- Exercise prompt
Write out the stretch of the election excerpt from "Respect, I should" through "and Plaid. . .", swapping "joke" for "laughingstock".

- Excerpt

I also haven't heard any grumbles about corporation tax. The people I deal with professionally, who are the ones I talk to about such things, are used to dealing with tax rates across the world and they know that 26% is still pretty cheap, actually. I think there is a general shrug at that. You only get taxed on profits anyway, so it doesn't put up your gross expenses or anything. Nobody has sad anything about higher personal taxes at the top end, but they wouldn't because, you know, British. We don't talk about our income.

So the manifesto came across as thoughtful, reasonable and with a distinct vision. They might not vote for it (generally, they won't), but they weren't going to anyway, and at least they have respect for it.

Respect, I should add, that they did not have for Miliband's effort. He and his party remained a joke to the bitter end.

Now, how any of that translates into how Labour is viewed in the rest of the country -- well, that's what I come on Urban to find out.

I'm hearing bits of that too.
 
On the basis that WHAT I SEE AND ONLY WHAT I SEE IS THE COMPLETE TRUTH OF ANY MATTER, I can tell that on the important signs-in-windows-and-gardens-that-I-see-on-my-walk measure, Cardiff Central will go to Labour over the Lib Dems by three votes to one! On the campaigning-teams-I-see-out-and-about it'll be a tie between Labour and Plaid. . .

Who knows.

It's a Labour/Lib Dem marginal. The impression I have is very limited and very personal. I think Jo Stevens is a good MP - she's replied properly to several clicktavist emails I've sent her. She left the Corbyn front bench over the Brexit vote, which is fine by me, and the constituency was pro-Remain, but, who knows. The Labour team who called on me seemed very positive and energetic and young. No other party has knocked on my door - though I do have a Labour poster up (for the first time in my life!) so that might be putting them off. The Lib-Dem leaflet was all about Jeremy's LENINIST HAT as far as I can see. Absolutely nothing from UKIP. I think it's close here, so I wonder if tactical voting from Greens and Plaid might play a part?

Anyway. I didn't expect things to be anything like this good.
 
Even though the chances are for a tory win (narrow at least and don't want to jinx anything by mentioning the preferred alternative) the highlight of GE17 for me has been watching the metamorphosis of the tory campaign going from well-oiled strong and stable machine to weak and wobbly clown car :D
 
Last night, for the first time, I actually started to think that Jezza can detrhone her.

Stored data:
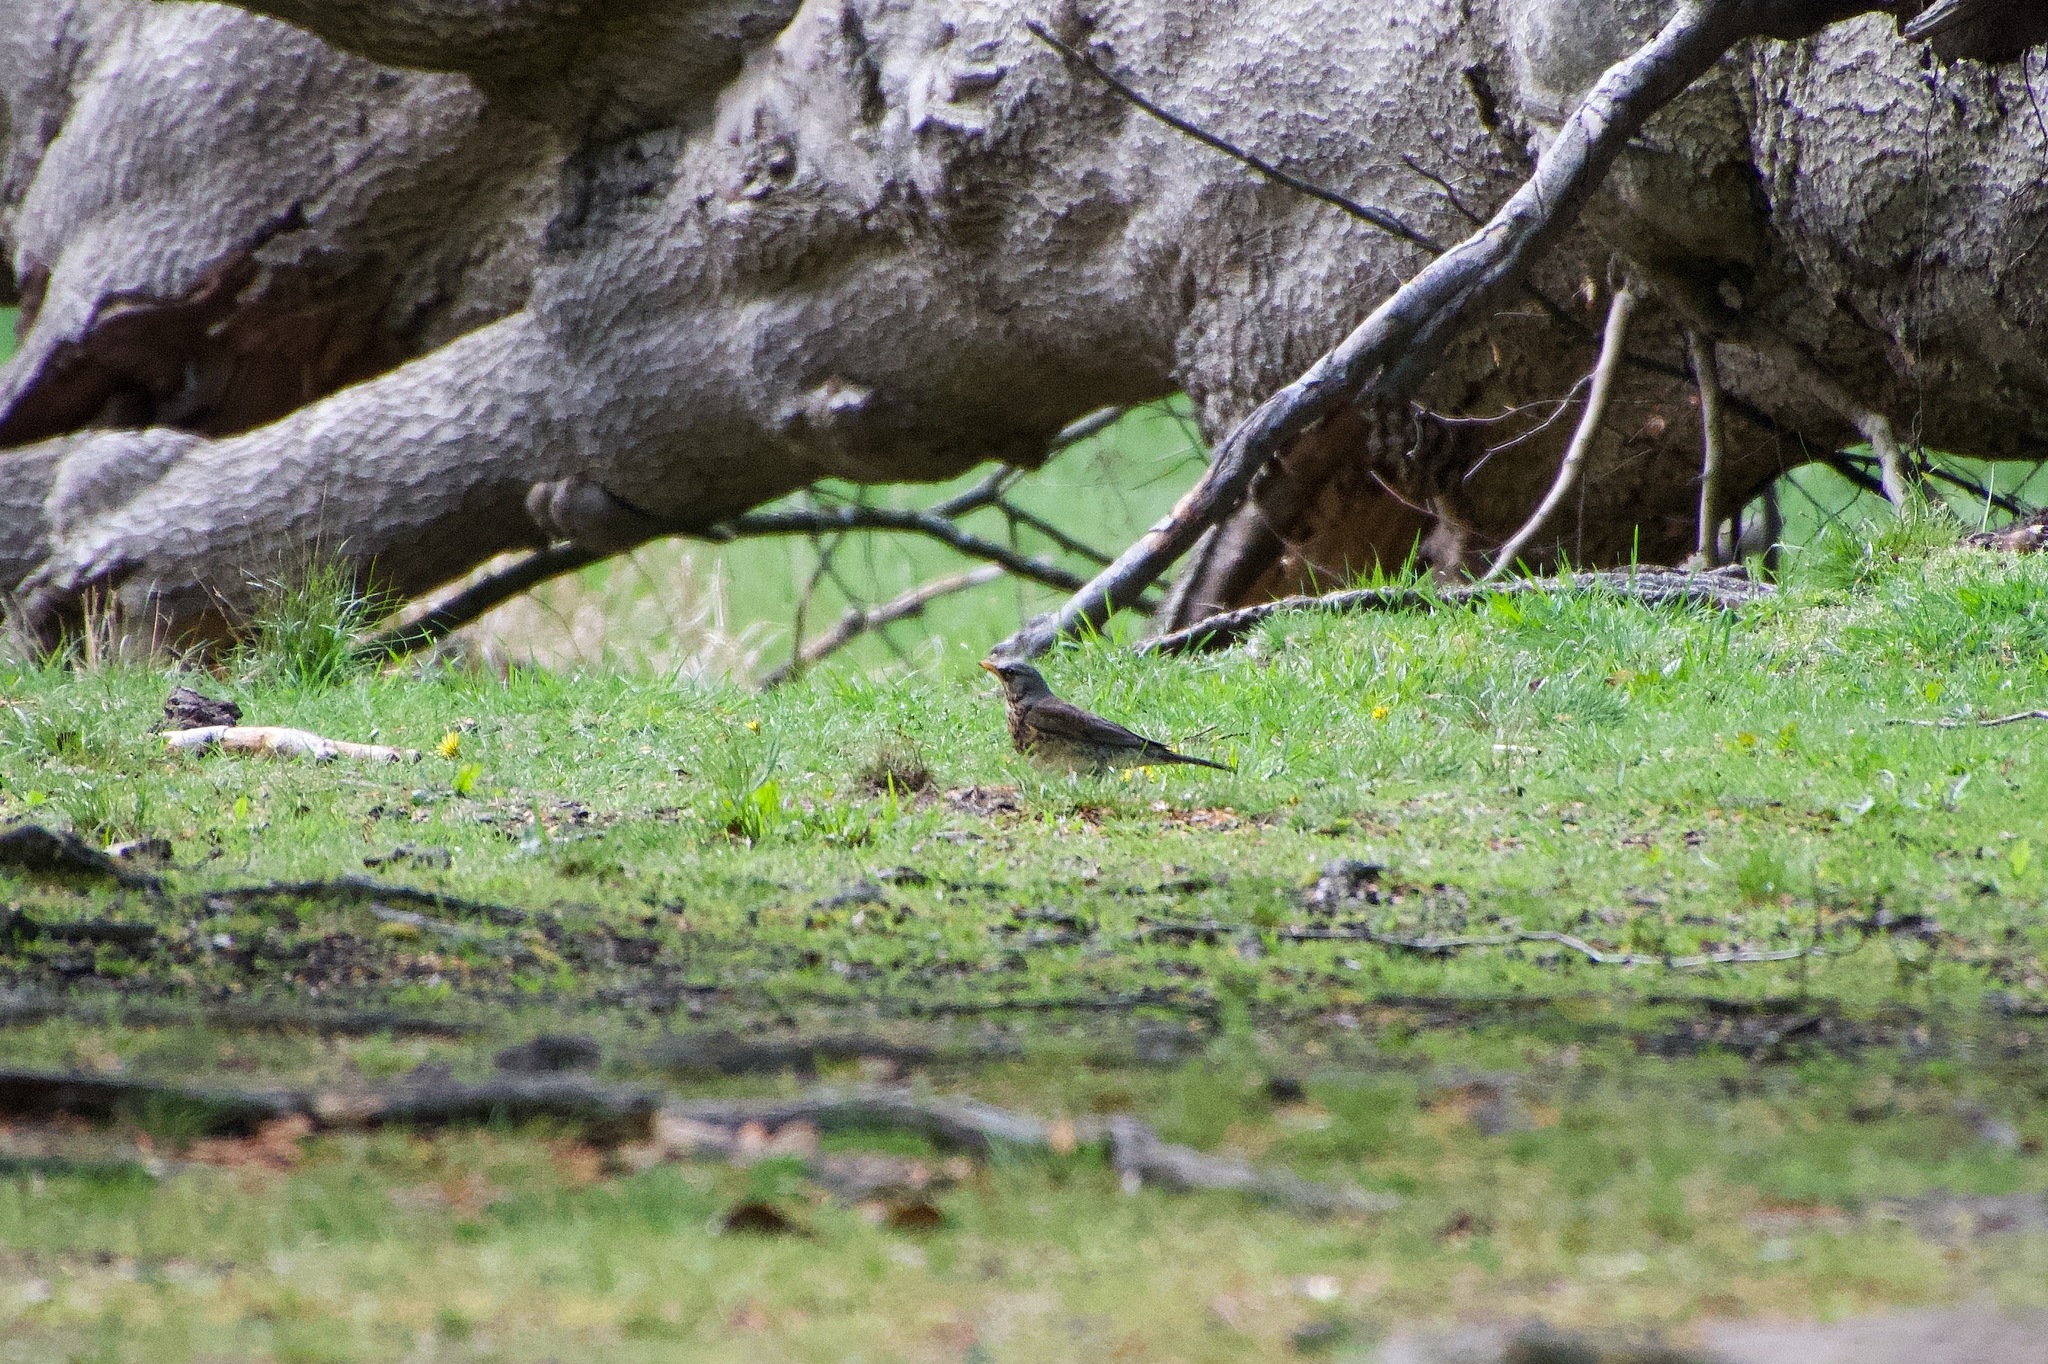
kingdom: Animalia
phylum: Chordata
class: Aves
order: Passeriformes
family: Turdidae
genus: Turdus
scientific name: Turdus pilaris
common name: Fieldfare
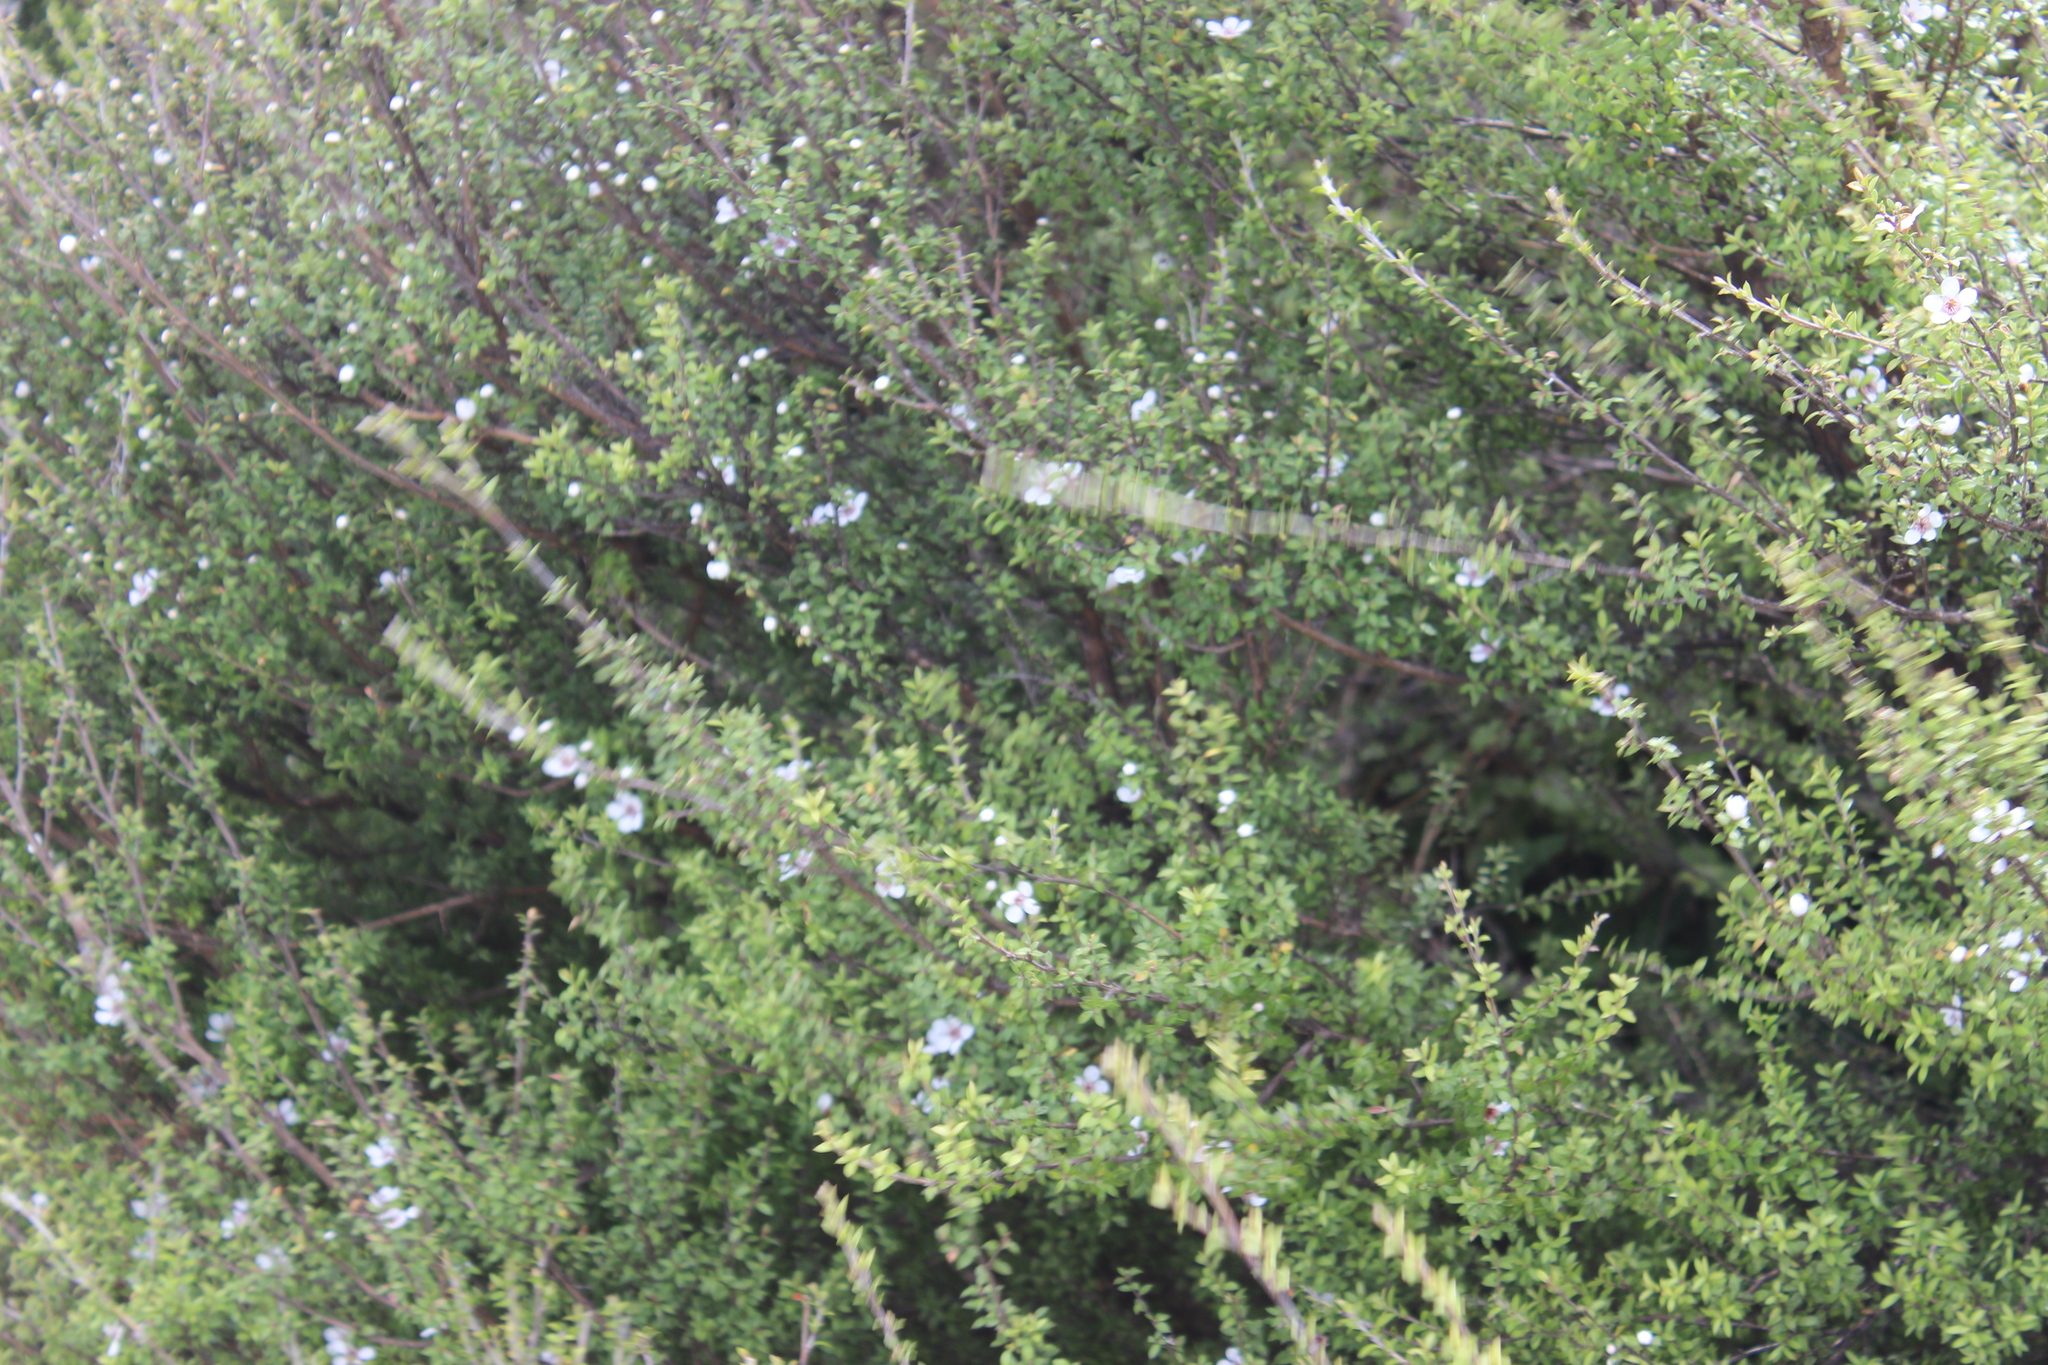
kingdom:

- Task result
Respect, I should add, that they did not have for Miliband's effort. He and his party remained a laughingstock to the bitter end.

Now, how any of that translates into how Labour is viewed in the rest of the country -- well, that's what I come on Urban to find out.

I'm hearing bits of that too.
 
On the basis that WHAT I SEE AND ONLY WHAT I SEE IS THE COMPLETE TRUTH OF ANY MATTER, I can tell that on the important signs-in-windows-and-gardens-that-I-see-on-my-walk measure, Cardiff Central will go to Labour over the Lib Dems by three votes to one! On the campaigning-teams-I-see-out-and-about it'll be a tie between Labour and Plaid. . .